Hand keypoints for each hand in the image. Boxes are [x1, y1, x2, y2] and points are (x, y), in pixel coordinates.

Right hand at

==

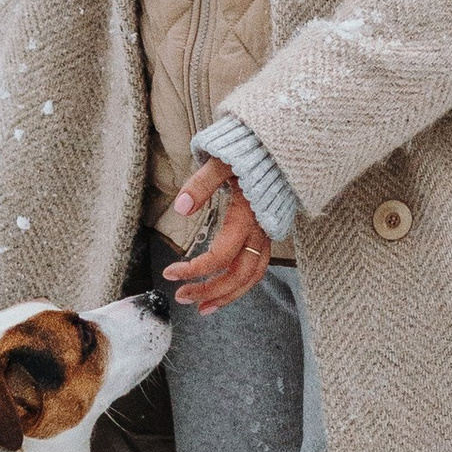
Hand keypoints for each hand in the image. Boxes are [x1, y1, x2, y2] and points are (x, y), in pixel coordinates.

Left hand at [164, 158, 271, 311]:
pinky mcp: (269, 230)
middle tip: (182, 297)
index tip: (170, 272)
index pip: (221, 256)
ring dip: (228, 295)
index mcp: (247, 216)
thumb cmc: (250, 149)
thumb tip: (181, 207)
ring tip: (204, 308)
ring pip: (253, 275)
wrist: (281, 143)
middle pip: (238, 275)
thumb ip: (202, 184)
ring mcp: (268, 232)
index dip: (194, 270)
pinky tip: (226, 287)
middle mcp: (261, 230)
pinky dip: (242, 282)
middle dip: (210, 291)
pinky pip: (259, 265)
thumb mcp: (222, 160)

**Problem statement:** Scan the listing above for the line that has "thumb cmc: (250, 149)", then copy exactly from that line through the line that has "thumb mcp: (222, 160)".

**Response to this task:**
thumb cmc: (250, 149)
thumb tip: (181, 207)
ring tip: (204, 308)
ring pip: (253, 275)
wrist: (281, 143)
middle pip: (238, 275)
thumb ip: (202, 184)
ring mcp: (268, 232)
index dip: (194, 270)
pinky tip: (226, 287)
middle mcp: (261, 230)
pinky dip: (242, 282)
middle dip: (210, 291)
pinky pip: (259, 265)
thumb mcp: (222, 160)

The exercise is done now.